Thousands have been ordered to evacuate as Tropical Cyclone Debbie barrels towards the north Queensland coast, bringing 280km/h winds, flooding rain and a 4m tidal surge.
Residents in low-lying areas in Bowen, Proserpine and Airlie Beach were ordered to evacuate their homes with the monster storm due to intensify into a "very destructive" Category 4 system hitting a 300km stretch of coast tomorrow at 6am.
As of last night it remained a Category 2 system, located about 415km northeast of Townsville, but the Bureau of Meteorology expected it to intensify into a category 3 system early today.
The Whitsunday Islands are already being buffeted by gales, while abnormally high tides are expected to occur south of Proserpine later today.
The cyclone is expected to cross the coast as a category 4 between Rollingstone and Proserpine tomorrow morning.
Queensland Emergency and Fire Services Commissioner Katarina Carroll said the likelihood of a storm surge and major flooding in low-lying areas was concerning authorities.
She said locals, who have been through cyclones before, should not be complacent.
"We know north Queenslanders are very, very resilient, but certainly we do have concerns about the storm surges in those low-lying areas," she told Nine today.
"We only have a small window of opportunity to act on these evacuations. Please, if you do get the text message to evacuate, do so."
Darrell Locke, 62, who lives in a red zone at Queen's Beach in Bowen, told the Courier Mail he had seen out six cyclones and had no plans to go anywhere.
"This'll be the biggest cyclone we've ever seen but we're all boarded up and will stick it out," he said.
Big 4 park managers Randy and Karlene Peebles told the paper they had evacuated two dozen caravan owners, many headed inland, but they themselves plan to stay in their waterfront home in the red zone.
It's going to be intense, but we've got nowhere else to go," Mrs Peebles said.
"I'm getting scared because of the ferocity of it. If we get a 4m tsunami that will be as high as our second-storey. It looks very eerie out to sea.
"It is dead calm, but you can see the clouds are getting darker and trouble is brewing."
Cyclone first-timer mother-of-three Venessa MacFarlane, of Bowen, was last night moving to an empty rental house in a safe zone as authorities warned her seaside house was likely to go underwater.
"Everything we own is in there. It is heartbreaking to think we could lose it all," she said.
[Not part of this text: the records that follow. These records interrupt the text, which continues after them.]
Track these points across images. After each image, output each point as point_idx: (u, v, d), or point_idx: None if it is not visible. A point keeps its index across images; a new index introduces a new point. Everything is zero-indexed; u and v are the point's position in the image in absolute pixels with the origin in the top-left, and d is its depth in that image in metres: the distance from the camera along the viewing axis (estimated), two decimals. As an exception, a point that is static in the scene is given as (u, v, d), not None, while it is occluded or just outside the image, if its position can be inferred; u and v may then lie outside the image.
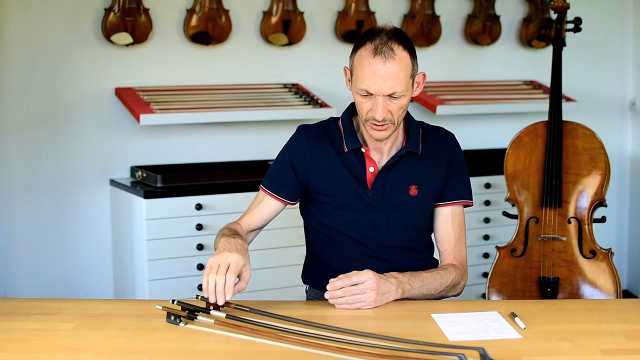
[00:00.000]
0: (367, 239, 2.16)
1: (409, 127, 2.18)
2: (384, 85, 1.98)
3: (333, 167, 2.15)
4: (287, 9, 3.97)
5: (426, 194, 2.17)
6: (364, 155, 2.15)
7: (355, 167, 2.14)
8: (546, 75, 3.60)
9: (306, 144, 2.17)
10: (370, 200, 2.14)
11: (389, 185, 2.14)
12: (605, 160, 2.86)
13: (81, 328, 1.80)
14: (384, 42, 1.99)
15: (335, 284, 1.94)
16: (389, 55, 1.98)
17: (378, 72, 1.98)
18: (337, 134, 2.18)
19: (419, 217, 2.18)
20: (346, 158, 2.15)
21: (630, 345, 1.71)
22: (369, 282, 1.94)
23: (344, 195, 2.14)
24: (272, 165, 2.23)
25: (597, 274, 2.77)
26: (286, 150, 2.20)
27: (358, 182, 2.14)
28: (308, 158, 2.16)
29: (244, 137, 3.98)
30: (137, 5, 3.67)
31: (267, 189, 2.21)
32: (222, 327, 1.76)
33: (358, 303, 1.94)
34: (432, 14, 4.27)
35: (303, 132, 2.20)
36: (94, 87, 3.71)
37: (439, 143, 2.20)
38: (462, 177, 2.22)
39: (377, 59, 1.98)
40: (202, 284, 1.85)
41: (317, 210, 2.20)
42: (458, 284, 2.17)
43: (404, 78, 2.00)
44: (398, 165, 2.15)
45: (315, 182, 2.17)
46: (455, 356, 1.58)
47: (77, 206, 3.72)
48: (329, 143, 2.17)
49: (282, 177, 2.18)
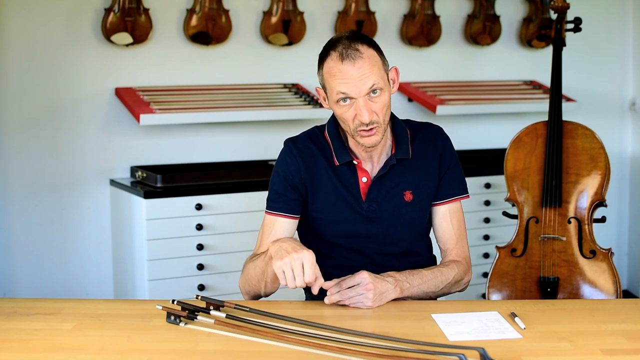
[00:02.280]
0: (367, 249, 2.14)
1: (396, 130, 2.15)
2: (361, 86, 1.96)
3: (326, 182, 2.12)
4: (287, 9, 3.97)
5: (421, 197, 2.15)
6: (356, 167, 2.12)
7: (348, 180, 2.12)
8: (546, 75, 3.60)
9: (299, 159, 2.12)
10: (365, 212, 2.11)
11: (383, 194, 2.12)
12: (605, 160, 2.86)
13: (81, 328, 1.80)
14: (346, 46, 1.98)
15: (333, 290, 1.93)
16: (356, 55, 1.96)
17: (351, 75, 1.96)
18: (326, 146, 2.14)
19: (416, 221, 2.17)
20: (338, 171, 2.12)
21: (630, 345, 1.71)
22: (364, 281, 1.93)
23: (339, 209, 2.12)
24: (270, 187, 2.17)
25: (597, 274, 2.77)
26: (279, 169, 2.15)
27: (352, 195, 2.11)
28: (303, 173, 2.12)
29: (244, 137, 3.98)
30: (137, 5, 3.67)
31: (274, 211, 2.14)
32: (222, 327, 1.76)
33: (357, 304, 1.93)
34: (432, 14, 4.27)
35: (293, 147, 2.15)
36: (94, 87, 3.71)
37: (428, 142, 2.17)
38: (456, 172, 2.20)
39: (346, 64, 1.96)
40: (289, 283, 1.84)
41: (315, 228, 2.17)
42: (461, 279, 2.16)
43: (378, 72, 1.98)
44: (390, 173, 2.12)
45: (312, 198, 2.13)
46: (455, 356, 1.58)
47: (77, 206, 3.72)
48: (320, 156, 2.13)
49: (283, 195, 2.13)
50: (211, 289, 3.46)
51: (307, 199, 2.15)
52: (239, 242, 3.50)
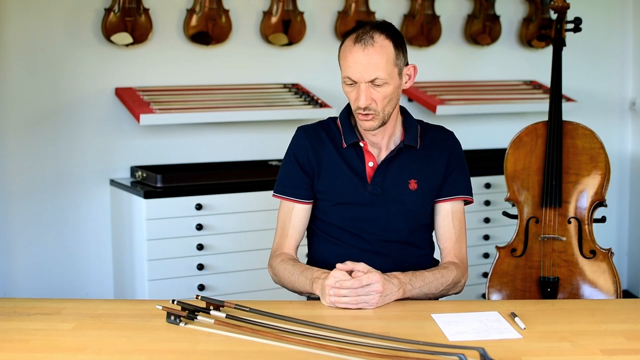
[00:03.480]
0: (367, 234, 2.16)
1: (406, 123, 2.20)
2: (365, 72, 2.01)
3: (333, 164, 2.17)
4: (287, 9, 3.97)
5: (426, 189, 2.18)
6: (363, 150, 2.16)
7: (355, 162, 2.16)
8: (546, 75, 3.60)
9: (307, 142, 2.19)
10: (369, 194, 2.15)
11: (388, 179, 2.15)
12: (605, 160, 2.86)
13: (81, 328, 1.80)
14: (365, 32, 2.04)
15: (345, 283, 1.93)
16: (369, 42, 2.02)
17: (358, 59, 2.02)
18: (336, 131, 2.20)
19: (418, 211, 2.19)
20: (345, 153, 2.17)
21: (630, 345, 1.71)
22: (376, 284, 1.93)
23: (344, 191, 2.16)
24: (281, 170, 2.23)
25: (597, 274, 2.77)
26: (290, 151, 2.22)
27: (358, 177, 2.15)
28: (311, 156, 2.18)
29: (244, 137, 3.98)
30: (137, 5, 3.67)
31: (287, 196, 2.20)
32: (222, 327, 1.76)
33: (361, 304, 1.94)
34: (432, 14, 4.27)
35: (302, 132, 2.22)
36: (94, 87, 3.71)
37: (438, 140, 2.22)
38: (462, 173, 2.23)
39: (357, 47, 2.02)
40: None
41: (317, 207, 2.21)
42: (459, 282, 2.17)
43: (385, 65, 2.02)
44: (397, 159, 2.16)
45: (317, 180, 2.18)
46: (455, 356, 1.58)
47: (77, 206, 3.72)
48: (328, 140, 2.19)
49: (294, 178, 2.19)
50: (211, 289, 3.47)
51: (313, 180, 2.19)
52: (239, 242, 3.50)
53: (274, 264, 2.19)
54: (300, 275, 2.08)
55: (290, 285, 2.13)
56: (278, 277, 2.17)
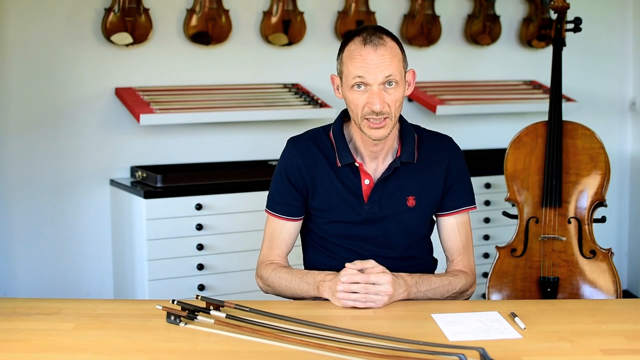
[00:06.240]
0: (365, 251, 2.13)
1: (403, 133, 2.13)
2: (379, 73, 1.97)
3: (327, 182, 2.11)
4: (287, 9, 3.97)
5: (424, 204, 2.14)
6: (358, 169, 2.11)
7: (350, 181, 2.11)
8: (546, 75, 3.60)
9: (299, 160, 2.13)
10: (367, 213, 2.10)
11: (385, 197, 2.11)
12: (605, 160, 2.86)
13: (81, 328, 1.80)
14: (371, 33, 2.00)
15: (355, 277, 1.93)
16: (380, 42, 1.98)
17: (371, 60, 1.97)
18: (329, 146, 2.13)
19: (417, 227, 2.16)
20: (340, 172, 2.11)
21: (630, 345, 1.71)
22: (387, 286, 1.92)
23: (340, 210, 2.11)
24: (271, 186, 2.18)
25: (597, 274, 2.77)
26: (281, 168, 2.16)
27: (354, 196, 2.10)
28: (304, 174, 2.12)
29: (244, 137, 3.98)
30: (137, 5, 3.67)
31: (279, 214, 2.16)
32: (222, 327, 1.76)
33: (369, 302, 1.93)
34: (432, 14, 4.27)
35: (294, 148, 2.15)
36: (94, 87, 3.71)
37: (436, 151, 2.16)
38: (464, 183, 2.18)
39: (367, 48, 1.98)
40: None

Many residents, including Jan Bridges, are refusing to leave their homes despite being in the direct path of Cyclone Debbie.
Police and State Emergency Service officers doorknocked homes in the small town of Alva Beach, south of Townsville, yetserday, informing residents a forced evacuation of the low-lying area had been enacted.
"I'm staying," Ms Bridges told them.
Warnings are in place for residents from Lucinda to St Lawrence including Townsville, Ayr, Mackay, and the Whitsunday Islands, and inland of Bowen including Collinsville.
The bureau forecasts the "very destructive core" of Debbie will bring with it wind gusts up to 260km/h in the cyclone's centre.
Areas on the outer reaches of the storm will still receive winds with gusts over 100km/h, forecasters are warning.
Cyclone shelters in Bowen and Proserpine, with a capacity of 800, are due to open to their doors today.
Outraged Whitsunday MP Jason Costigan slammed authorities for shutting tourists out of cyclone shelters last night.
"We've got backpackers turned away from cyclone shelters that are locked up like Fort Knox," he said.
"Where are they supposed to go?"
English tourists Katie Gathercole, 22, and Becky Veater, 24, in Bowen were "praying for their lives".
"I'm genuinely scared," Ms Gathercole said.
"We've never had to brace for a natural disaster like this and now some backpackers can't get into these cyclone shelters. It is very unsettling."
Evacuations began yesterday, with the Whitsunday Regional Council ordering people in several low-lying coastal areas of the region ahead of a forecast significant tidal storm surge to seek higher ground.
Schools in coastal areas near Ayr to Proserpine will be closed today, with parents advised to check the Education Department's school closures website or with school directly.
James Cook University has closed its campuses in Cairns, Townsville Ayr and Mackay for today, with Cairns expected to re-open tomorrow.
Jetstar, Virgin and Qantas have cancelled many flights in and out of Townsville, Hamilton Island and Mackay.
Authorities say once the weather sets in, people need to stay off the roads and not try to cross flooded areas.
More than 1000 emergency services staff as well as Australian Defence Force personnel are being deployed to the region in anticipation of the storm's arrival.